The accused had only been fasting for three days when he was taken away by the police, and it cannot be said that at that stage his life was in danger. And no evidence has been led to show that there was any further deterioration in his condition after 1-3-1960.

7. It is important to note that the prosecution has not chosen to produce any evidence to show that the accused persisted in his fast even after his arrest. There is no suggestion in this case that the authorities were ever obliged to resort to forcibly feeding and it seems that eventually the accused must have agreed to take food in the normal way. He himself says that he gave up his fast when he found that action was being taken to redress his grievances.

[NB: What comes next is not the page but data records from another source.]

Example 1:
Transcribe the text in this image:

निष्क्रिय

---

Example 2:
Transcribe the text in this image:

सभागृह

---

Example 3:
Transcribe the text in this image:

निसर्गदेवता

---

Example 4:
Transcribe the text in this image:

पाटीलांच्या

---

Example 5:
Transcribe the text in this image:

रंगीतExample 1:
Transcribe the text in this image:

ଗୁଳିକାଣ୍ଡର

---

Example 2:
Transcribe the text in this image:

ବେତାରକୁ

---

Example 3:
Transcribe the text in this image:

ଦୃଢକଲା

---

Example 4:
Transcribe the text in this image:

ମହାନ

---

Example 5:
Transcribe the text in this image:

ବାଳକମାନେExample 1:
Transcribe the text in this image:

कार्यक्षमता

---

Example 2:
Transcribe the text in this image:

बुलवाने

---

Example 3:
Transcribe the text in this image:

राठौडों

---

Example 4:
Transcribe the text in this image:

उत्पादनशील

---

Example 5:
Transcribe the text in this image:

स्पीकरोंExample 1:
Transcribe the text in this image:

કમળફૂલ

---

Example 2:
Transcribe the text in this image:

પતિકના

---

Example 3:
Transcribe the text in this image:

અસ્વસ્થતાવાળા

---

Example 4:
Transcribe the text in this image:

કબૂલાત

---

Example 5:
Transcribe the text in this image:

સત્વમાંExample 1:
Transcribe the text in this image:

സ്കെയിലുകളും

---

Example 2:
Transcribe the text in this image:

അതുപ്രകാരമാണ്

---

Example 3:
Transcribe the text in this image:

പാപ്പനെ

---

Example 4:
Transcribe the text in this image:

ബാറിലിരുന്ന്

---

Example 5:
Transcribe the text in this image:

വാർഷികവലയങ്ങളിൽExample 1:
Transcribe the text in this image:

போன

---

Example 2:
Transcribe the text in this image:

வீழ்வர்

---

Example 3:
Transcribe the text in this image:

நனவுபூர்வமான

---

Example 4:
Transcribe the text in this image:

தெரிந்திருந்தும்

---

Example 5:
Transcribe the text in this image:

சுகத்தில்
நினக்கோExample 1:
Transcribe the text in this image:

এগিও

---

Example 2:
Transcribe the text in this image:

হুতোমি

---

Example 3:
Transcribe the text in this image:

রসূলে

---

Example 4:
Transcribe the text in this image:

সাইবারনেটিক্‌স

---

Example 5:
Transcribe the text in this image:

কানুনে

8. I find therefore that there is no evidence of any clear intention on the part of the accused to kill himself; signs of starvation had only just begun to appear when he was arrested; and it would seem that eventually he himself voluntarily gave up the fast that he had undertaken. In the circumstances I am unable to agree with the findings arrived at by the courts below, for there appears to be no justification for holding that the accused actually attempted to commit suicide. All that the evidence on record proves is that he abstained from taking food for three or four days with the object of bringing pressure to bear on the authorities so as to force them to remedy his grievances. It does not appear that his life was ever actually in danger upto the time when he broke his fast, and there is nothing on the record that would show that he had ever intended to carry on fasting to the point of death.

9. This revision application is accordingly allowed, the conviction and sentence of the applicant being set aside.